Blanketing opinions that I'll probably regret soon.

Tuesday, January 03, 2006

Orwell's Road to Wigan Pier Relevant Today

In college, I was assigned George Orwell's 1937 book about coal miners called The Road to Wigan Pier. Orwell had lived with the miners in England for a full year and the experience affected him deeply enough to write an entire book on the subject. Reading it was a political awakening for me and has been a powerful undercurrent for most of my political views even today.
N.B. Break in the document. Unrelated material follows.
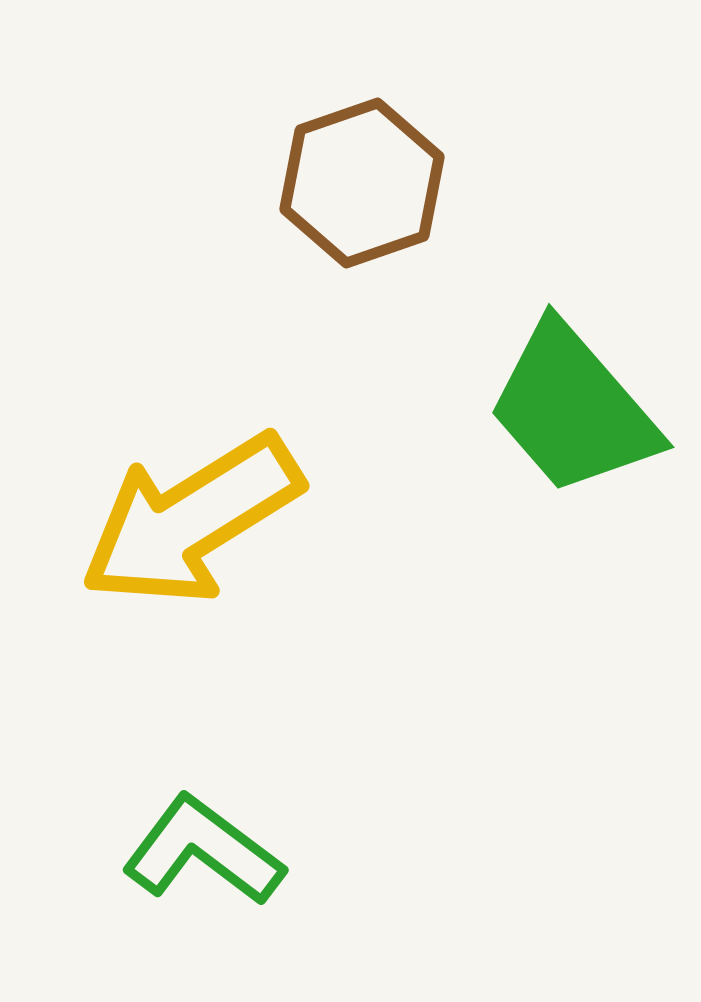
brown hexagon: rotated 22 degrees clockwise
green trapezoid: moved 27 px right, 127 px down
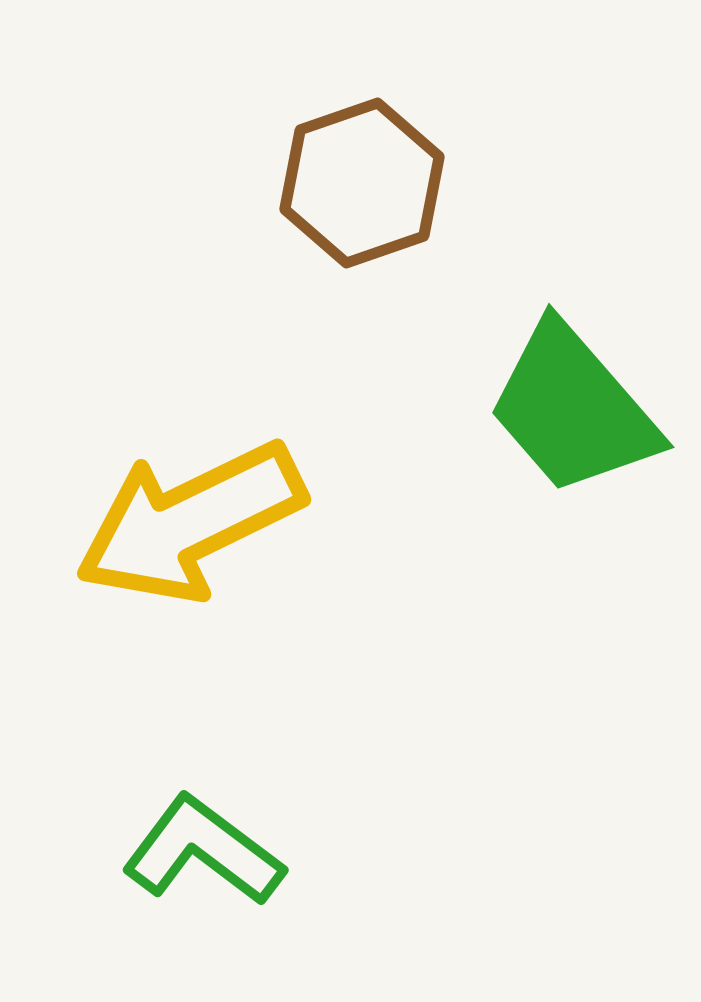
yellow arrow: moved 1 px left, 2 px down; rotated 6 degrees clockwise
I've read the final paragraph a million times:
"It is not long since conditions in the mines were worse than they are now. There are still living a few very old women who in their youth have worked underground, with the harness round their waists, and a chain that passed between their legs, crawling on all fours and dragging tubs of coal. They used to go on doing this even when they were pregnant. And even now, if coal could not be produced without pregnant women dragging it to and fro, I fancy we should let them do it rather than deprive ourselves of coal. But most of the time, of course, we should prefer to forget that they were doing it. It is so with all types of manual work; it keeps us alive, and we are oblivious of its existence. More than anyone else, perhaps, the miner can stand as the type of the manual worker, not only because his work is so exaggeratedly awful, but also because it is so vitally necessary and yet so remote from our experience, so invisible, as it were, that we are capable of forgetting it as we forget the blood in our veins. In a way it is even humiliating to watch coal-miners working. It raises in you a momentary doubt about your own status as an 'intellectual' and a superior person generally. For it is brought home to you, at least while you are watching, that it is only because miners sweat their guts out that superior persons can remain superior. You and I and the editor of the Times Lit. Supp., and the poets and the Archbishop of Canterbury and Comrade X, author of Marxism for Infants--all of us really owe the comparative decency of our lives to poor drudges underground, blackened to the eyes, with their throats full of coal dust, driving their shovels forward with arms and belly muscles of steel." - George Orwell, 1937
I often forget that in 2005 we still get a lot of our energy from coal and the work to extract it is nearly as dangerous as seven decades ago. Hell, the entire DC Metro system would grind to a halt without West Virginia coal miners. All of us really owe the comparative decency of our lives to these poor drudges underground.
Comments:
That passage leaves a lump in your throat.
 
I read Germinal last winter. Conditions were far more horrific then, but mining still remains unhealthy, extremely dangerous, and very hard work. Thanks for the Orwell quote; he's dead on about the "invisible" underpinnings of society.
 
I'm a little dumbstruck that we still use miners at all. We've got machines that can land on Mars, take rock samples, and fly them back to earth, but men and women are still digging coal out of the earth by hand?